*** Opening of SOURCE RECORDS ***

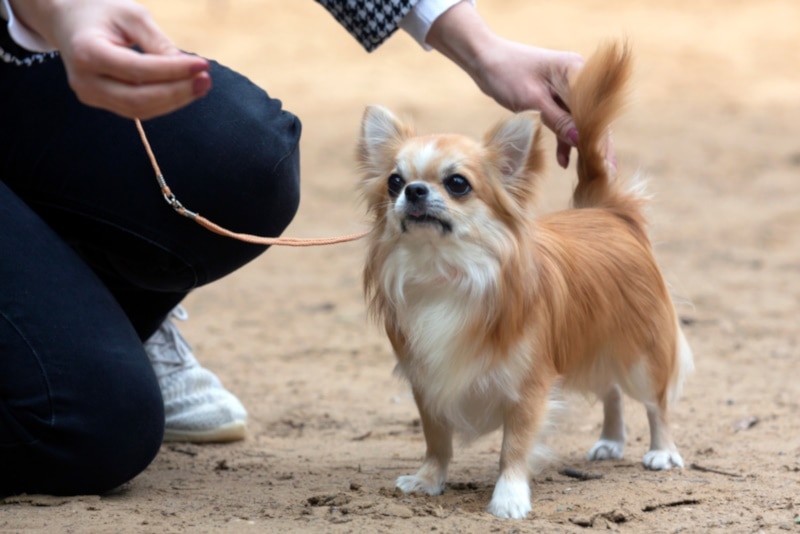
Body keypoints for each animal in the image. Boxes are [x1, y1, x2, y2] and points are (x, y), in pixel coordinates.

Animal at [356, 44, 692, 520]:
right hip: (593, 343)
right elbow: (436, 439)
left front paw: (509, 497)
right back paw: (610, 440)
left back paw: (661, 451)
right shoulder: (428, 381)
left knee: (655, 401)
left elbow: (512, 448)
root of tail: (605, 210)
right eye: (393, 181)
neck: (449, 270)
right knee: (610, 391)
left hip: (640, 353)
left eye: (457, 183)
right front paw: (427, 479)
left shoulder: (528, 386)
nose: (414, 190)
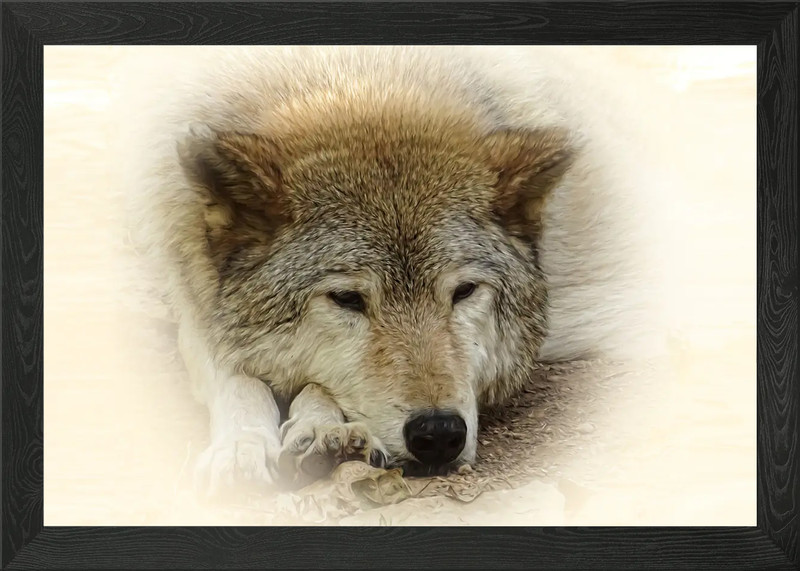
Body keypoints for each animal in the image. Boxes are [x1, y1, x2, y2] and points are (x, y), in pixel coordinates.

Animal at [121, 46, 669, 492]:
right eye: (347, 299)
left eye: (464, 291)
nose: (439, 434)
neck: (352, 72)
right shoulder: (187, 289)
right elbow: (234, 376)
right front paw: (243, 446)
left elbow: (314, 384)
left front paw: (321, 428)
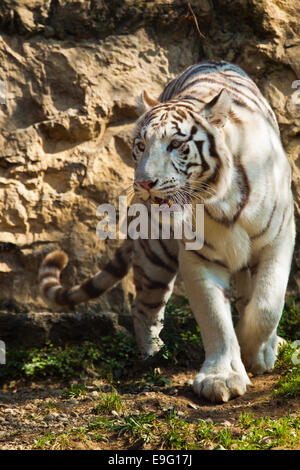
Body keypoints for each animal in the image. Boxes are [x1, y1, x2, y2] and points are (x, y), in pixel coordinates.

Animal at [38, 60, 294, 402]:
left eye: (176, 145)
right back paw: (154, 356)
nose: (144, 183)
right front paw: (221, 377)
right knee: (143, 307)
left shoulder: (278, 239)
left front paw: (256, 353)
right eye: (140, 145)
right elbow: (214, 318)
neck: (220, 200)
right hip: (154, 254)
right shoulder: (198, 257)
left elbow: (267, 305)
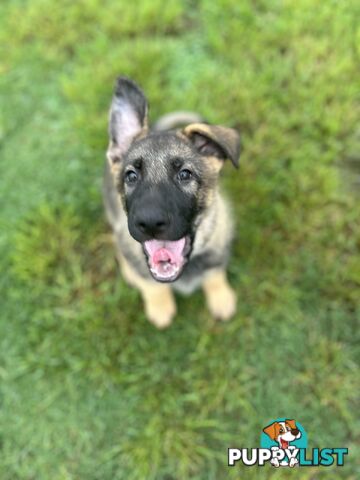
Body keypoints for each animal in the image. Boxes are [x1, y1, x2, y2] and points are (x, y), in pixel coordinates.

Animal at [102, 77, 240, 328]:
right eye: (131, 176)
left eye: (185, 174)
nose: (149, 223)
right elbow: (150, 284)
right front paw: (159, 305)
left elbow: (215, 273)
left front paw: (221, 298)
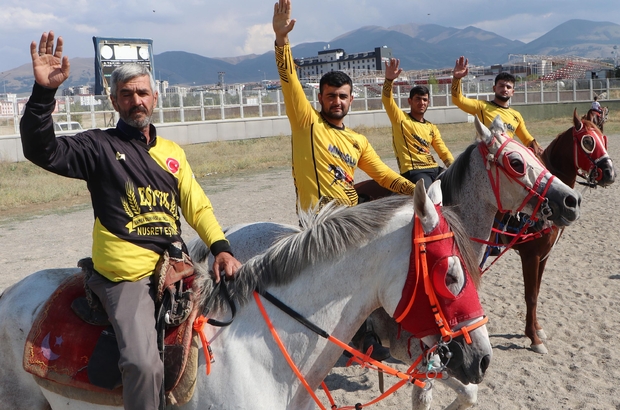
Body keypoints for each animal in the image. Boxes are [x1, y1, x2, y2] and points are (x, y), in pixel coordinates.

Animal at [494, 109, 616, 352]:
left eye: (603, 138)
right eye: (588, 141)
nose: (609, 173)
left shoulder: (544, 255)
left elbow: (537, 291)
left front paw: (537, 328)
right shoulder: (530, 255)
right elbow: (530, 295)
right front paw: (533, 338)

*** Close of SOURCE RECORDS ***

EXERCISE BRIEF:
Please repeat all of the data exactly, excluding images.

WRITTEN REPLY:
Body keypoints for each animal in the image. Boxes are [x1, y1, x2, y2] and points are (x, y), in pixel coordinates.

Animal at [356, 44, 692, 520]:
right hip: (593, 343)
right elbow: (436, 439)
left front paw: (509, 497)
right back paw: (610, 440)
left back paw: (661, 451)
right shoulder: (428, 381)
left knee: (655, 401)
left elbow: (512, 448)
root of tail: (605, 210)
right eye: (393, 181)
neck: (449, 270)
right knee: (610, 391)
left hip: (640, 353)
left eye: (457, 183)
right front paw: (427, 479)
left shoulder: (528, 386)
nose: (414, 190)
Body keypoints for each animal in the image. Boxes are [x1, y1, x2, y2] and points are (x, y), in pixel coordinates.

Animal at [121, 46, 669, 492]:
right eye: (347, 299)
left eye: (464, 291)
nose: (439, 434)
neck: (352, 72)
right shoulder: (187, 289)
right elbow: (234, 376)
right front paw: (243, 446)
left elbow: (314, 384)
left front paw: (321, 428)
Body keypoints for each animal in the image. Boxes are [x1, y1, x2, y2] and points are (x, y), in pixel coordinates.

Animal at [38, 60, 294, 402]:
left eye: (176, 145)
right back paw: (154, 356)
nose: (144, 183)
right front paw: (221, 377)
right knee: (143, 307)
left shoulder: (278, 239)
left front paw: (256, 353)
right eye: (140, 145)
right elbow: (214, 318)
neck: (220, 200)
right hip: (154, 254)
right shoulder: (198, 257)
left elbow: (267, 305)
Body keypoints for each animal in the image. Boxes are [x1, y1, x2, y2] and points are (x, y), in pixel coordinates.

Animal at [102, 77, 240, 328]:
right eye: (131, 176)
left eye: (185, 174)
nose: (149, 223)
right elbow: (150, 284)
right front paw: (159, 305)
left elbow: (215, 273)
left front paw: (221, 298)
Body keypoints for each animal in the image. Boxes are [x1, y1, x2, y2] and points are (x, y), in pixel coordinates.

Animal at [494, 109, 616, 352]:
left eye: (603, 138)
right eye: (588, 141)
nose: (609, 173)
left shoulder: (544, 255)
left elbow: (537, 291)
left front paw: (537, 328)
right shoulder: (530, 255)
right elbow: (530, 295)
right front paw: (533, 338)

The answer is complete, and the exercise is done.